Nothing is more confusing to the uninitiated than Hindu ritual observance. Why should the Goddess Durga, who is the Shakti (female power) of Shiva, not Vishnu, be propitiated in a ceremony which is essentially Vaishnavite? Especially as the devotees of Vishnu (of whom both Rama and Krishna are avatars) hate blood sacrifice. But I was told that as the Dmsehra celebrates the victory of Rama over Ravana, the demon king, offerings are made to Durga because she is the Goddess of Victory, having, with the aid of her faithful lion, slain so many enemies of the gods.

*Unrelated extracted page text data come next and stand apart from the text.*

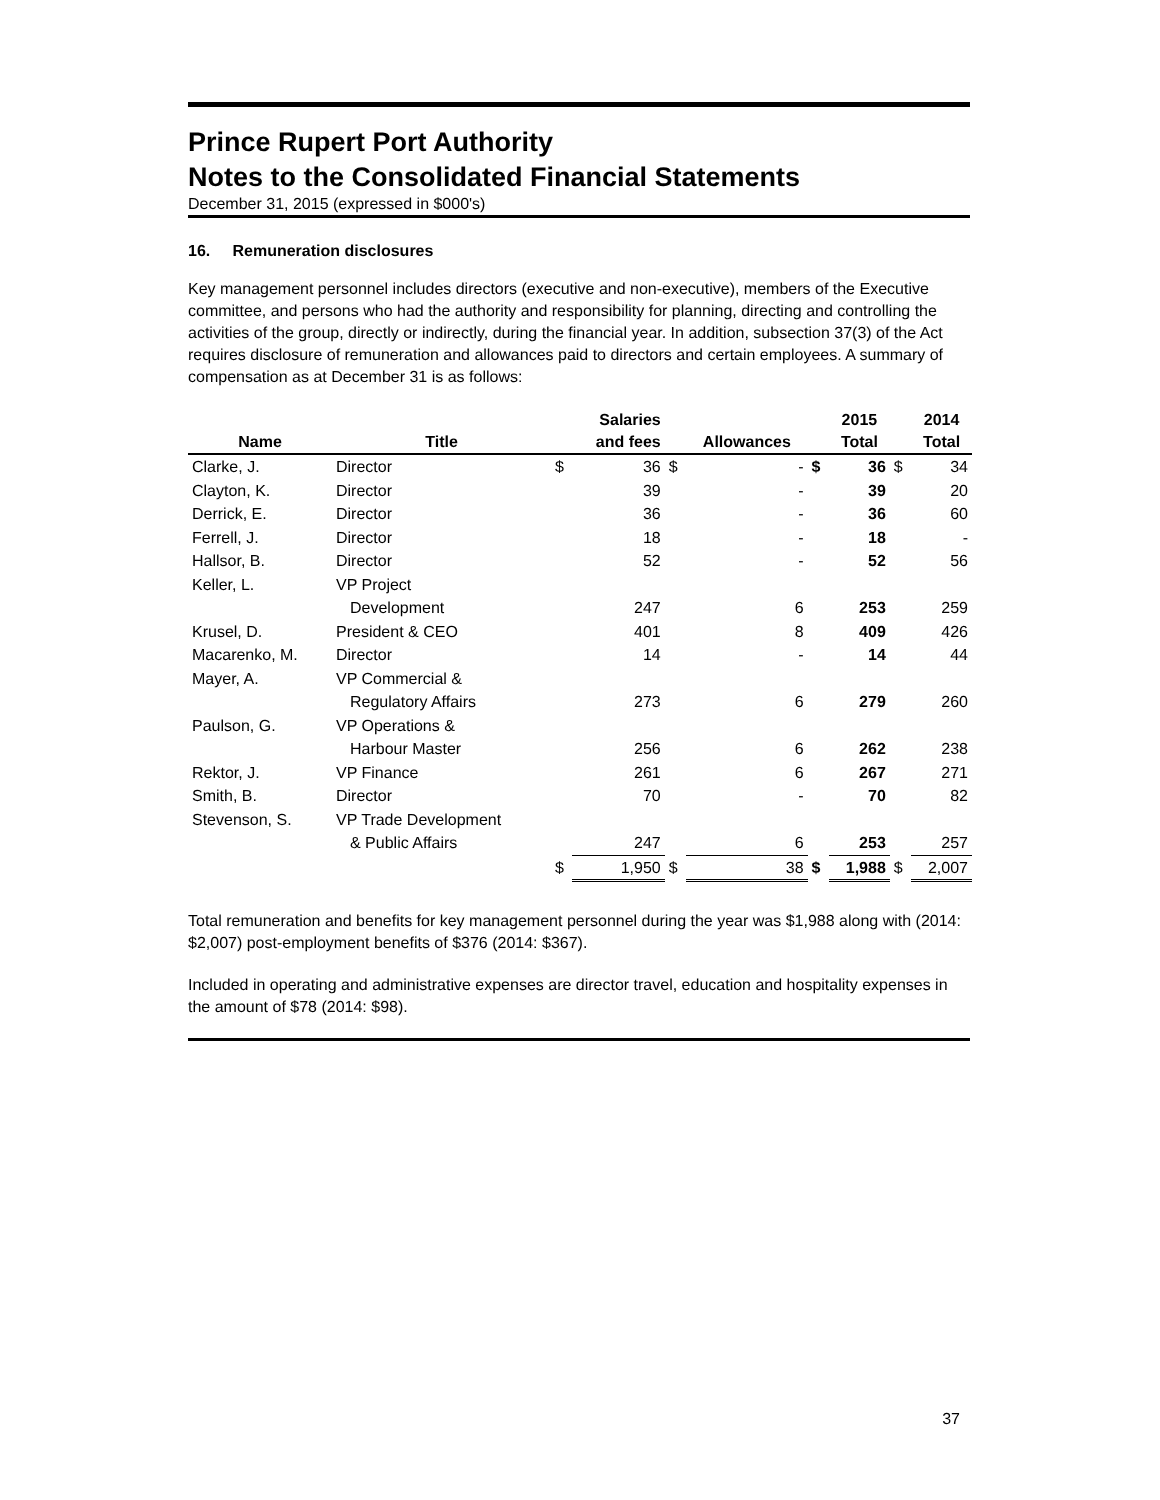Prince Rupert Port Authority
Notes to the Consolidated Financial Statements
December 31, 2015 (expressed in $000's)
16. Remuneration disclosures
Key management personnel includes directors (executive and non-executive), members of the Executive committee, and persons who had the authority and responsibility for planning, directing and controlling the activities of the group, directly or indirectly, during the financial year. In addition, subsection 37(3) of the Act requires disclosure of remuneration and allowances paid to directors and certain employees. A summary of compensation as at December 31 is as follows:
| Name | Title | | Salaries and fees | | Allowances | | 2015 Total | | 2014 Total |
| --- | --- | --- | --- | --- | --- | --- | --- | --- | --- |
| Clarke, J. | Director | $ | 36 | $ | - | $ | 36 | $ | 34 |
| Clayton, K. | Director | | 39 | | - | | 39 | | 20 |
| Derrick, E. | Director | | 36 | | - | | 36 | | 60 |
| Ferrell, J. | Director | | 18 | | - | | 18 | | - |
| Hallsor, B. | Director | | 52 | | - | | 52 | | 56 |
| Keller, L. | VP Project | | | | | | | | |
| | Development | | 247 | | 6 | | 253 | | 259 |
| Krusel, D. | President & CEO | | 401 | | 8 | | 409 | | 426 |
| Macarenko, M. | Director | | 14 | | - | | 14 | | 44 |
| Mayer, A. | VP Commercial & | | | | | | | | |
| | Regulatory Affairs | | 273 | | 6 | | 279 | | 260 |
| Paulson, G. | VP Operations & | | | | | | | | |
| | Harbour Master | | 256 | | 6 | | 262 | | 238 |
| Rektor, J. | VP Finance | | 261 | | 6 | | 267 | | 271 |
| Smith, B. | Director | | 70 | | - | | 70 | | 82 |
| Stevenson, S. | VP Trade Development | | | | | | | | |
| | & Public Affairs | | 247 | | 6 | | 253 | | 257 |
| | | $ | 1,950 | $ | 38 | $ | 1,988 | $ | 2,007 |
Total remuneration and benefits for key management personnel during the year was $1,988 along with (2014: $2,007) post-employment benefits of $376 (2014: $367).
Included in operating and administrative expenses are director travel, education and hospitality expenses in the amount of $78 (2014: $98).
37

The procession and  palanquins

The Shringa Rishi  controversy, c.2009 onwards

Oct 12, 2019: The Times of India

The two deities have been put under a ‘house arrest’ after followers of both brought their palanquins for Dussehra without an invitation
From: Oct 12, 2019: The Times of India

Two influential deities of Kullu district — Shringa Rishi and Balu Nag — have been put under a ‘house arrest’ under tight police security in Kullu Dussehra after the deities reached there without any formal invitation.

Both the deities, who used to play a special role in Dussehra, are not being invited by the Kullu Dussehra committee for last 10 years as their followers are fighting over supremacy of their deities. The matter had reached the HC but the dispute remained unresolved. Despite no invitation from the Kullu administration, followers of both the deities brought their palanquins for Dussehra.

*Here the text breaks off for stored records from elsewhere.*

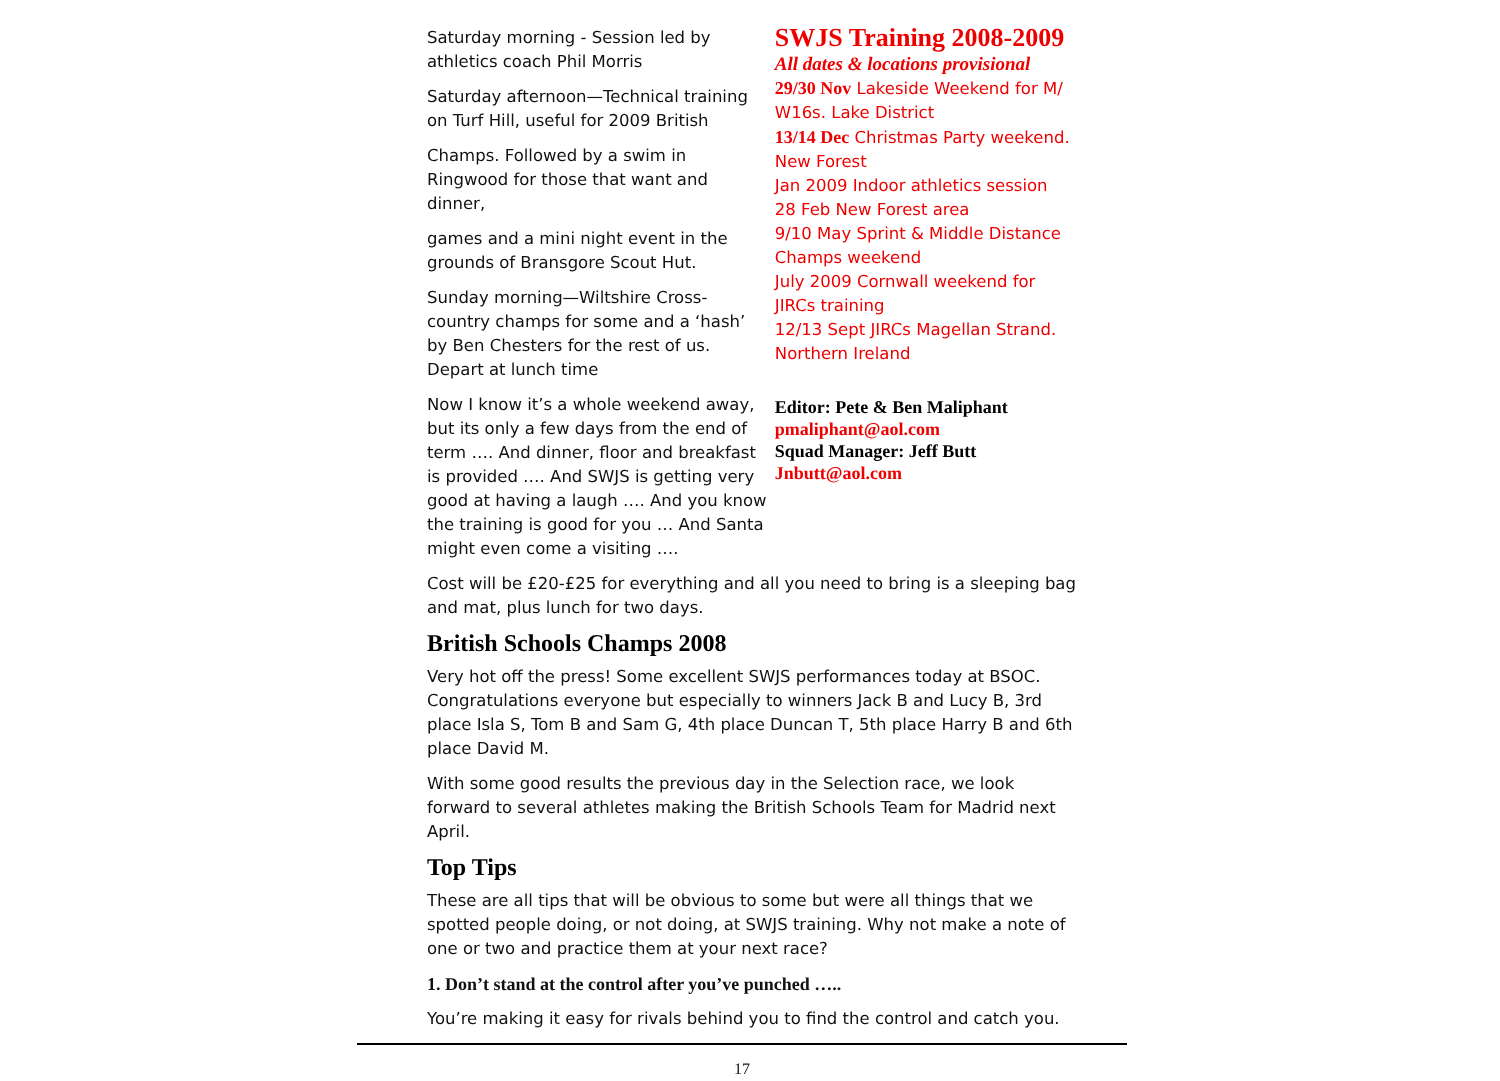Saturday morning - Session led by athletics coach Phil Morris
Saturday afternoon—Technical training on Turf Hill, useful for 2009 British
Champs. Followed by a swim in Ringwood for those that want and dinner,
games and a mini night event in the grounds of Bransgore Scout Hut.
Sunday morning—Wiltshire Cross-country champs for some and a ‘hash’ by Ben Chesters for the rest of us. Depart at lunch time
Now I know it’s a whole weekend away, but its only a few days from the end of term …. And dinner, floor and breakfast is provided …. And SWJS is getting very good at having a laugh …. And you know the training is good for you … And Santa might even come a visiting ….
SWJS Training 2008-2009
All dates & locations provisional
29/30 Nov Lakeside Weekend for M/ W16s. Lake District
13/14 Dec Christmas Party weekend. New Forest
Jan 2009 Indoor athletics session
28 Feb New Forest area
9/10 May Sprint & Middle Distance Champs weekend
July 2009 Cornwall weekend for JIRCs training
12/13 Sept JIRCs Magellan Strand. Northern Ireland
Editor: Pete & Ben Maliphant
pmaliphant@aol.com
Squad Manager: Jeff Butt
Jnbutt@aol.com
Cost will be £20-£25 for everything and all you need to bring is a sleeping bag and mat, plus lunch for two days.
British Schools Champs 2008
Very hot off the press! Some excellent SWJS performances today at BSOC. Congratulations everyone but especially to winners Jack B and Lucy B, 3rd place Isla S, Tom B and Sam G, 4th place Duncan T, 5th place Harry B and 6th place David M.
With some good results the previous day in the Selection race, we look forward to several athletes making the British Schools Team for Madrid next April.
Top Tips
These are all tips that will be obvious to some but were all things that we spotted people doing, or not doing, at SWJS training. Why not make a note of one or two and practice them at your next race?
1. Don’t stand at the control after you’ve punched …..
You’re making it easy for rivals behind you to find the control and catch you.
17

Despite no formal invitation, both the deities mostly join Dussehra festivities and the cops put them under ‘house arrest’ at their camp to avoid any mishap. This year too, both the deities joined the Dussehra festivities.

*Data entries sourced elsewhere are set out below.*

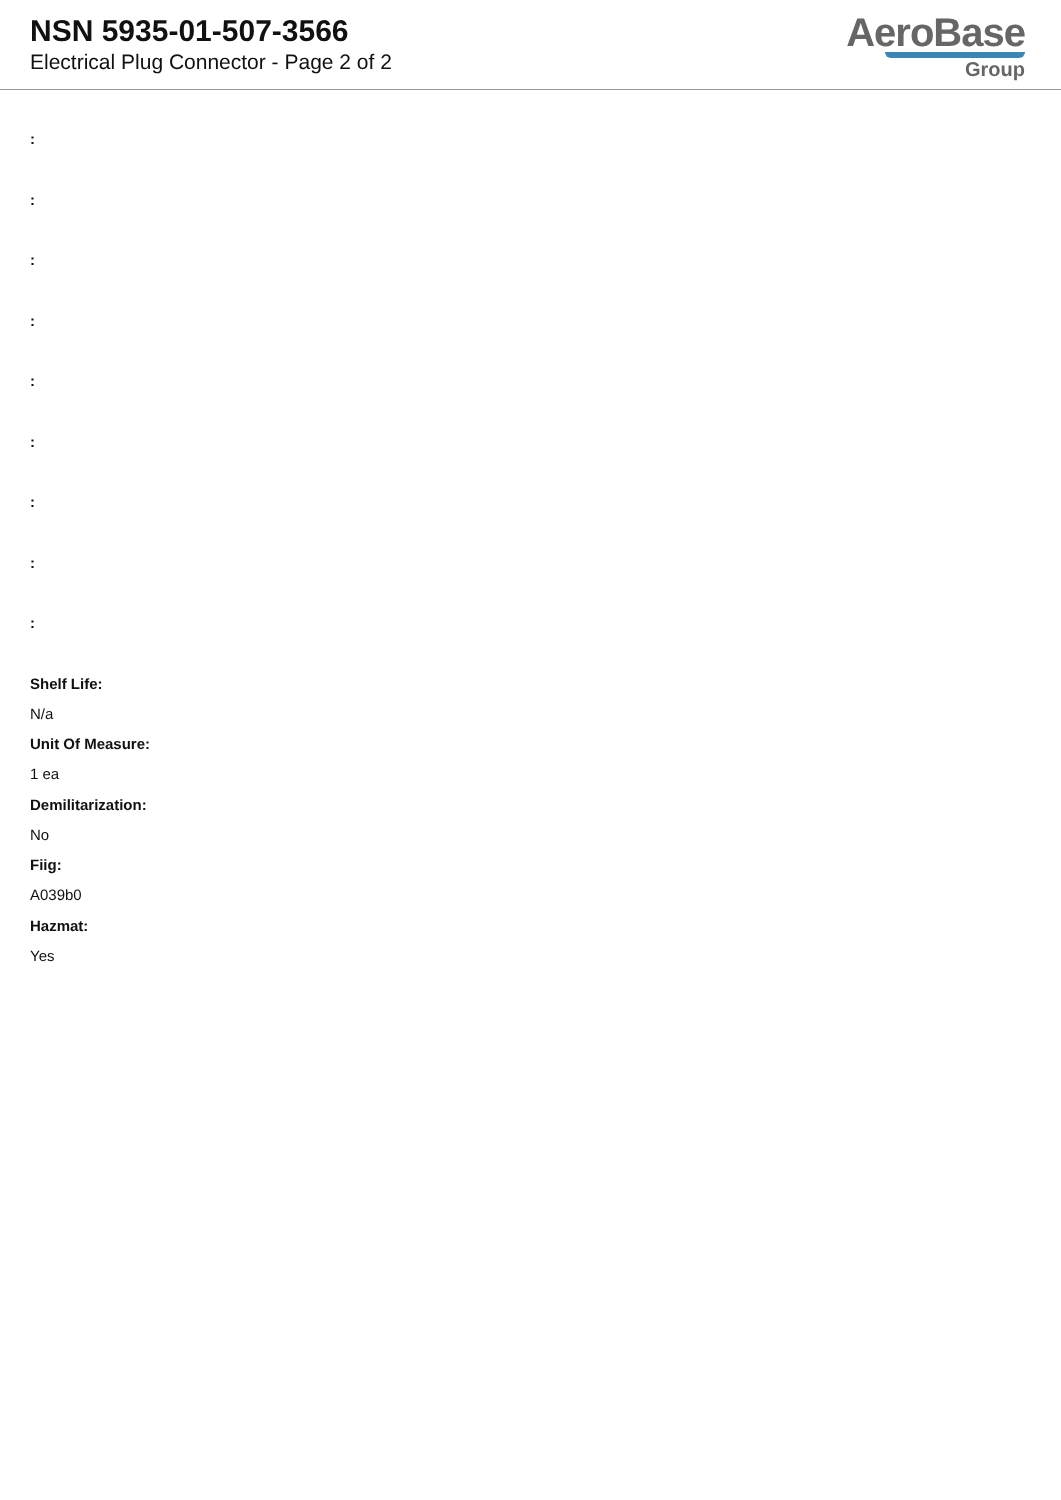NSN 5935-01-507-3566
Electrical Plug Connector - Page 2 of 2
AeroBase
Group
:
:
:
:
:
:
:
:
:
Shelf Life:
N/a
Unit Of Measure:
1 ea
Demilitarization:
No
Fiig:
A039b0
Hazmat:
Yes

According to tradition, idol of superior deity walks to the right side of chariot of Lord Raghunath, the presiding deity in Kullu Dussehra, during the rath yatra. This place was occupied by Shringa Rishi for many decades but when he stopped participating in Dussehra in 1970s, Balu Nag occupied this place. After 11 years, Shringa Rishi again started participating in Dussehra, but the followers of the two deities started quarrelling for prime spot during the yatra. A few years ago, many people were injured when the followers of the two deities pelted stones on each other. Since then, both the deities are put under ‘house arrest’ and cops do not allow them to take part in the rath yatra.

Followers of Balu Nag, who is considered an incarnation of Lakshman, younger brother of Lord Rama, say nobody can separate a brother from his elder brother and they have right to stay together. On the other side, the followers of Shringa Rishi say the place of guru is always higher than any relation, so they will not let anybody to occupy their place.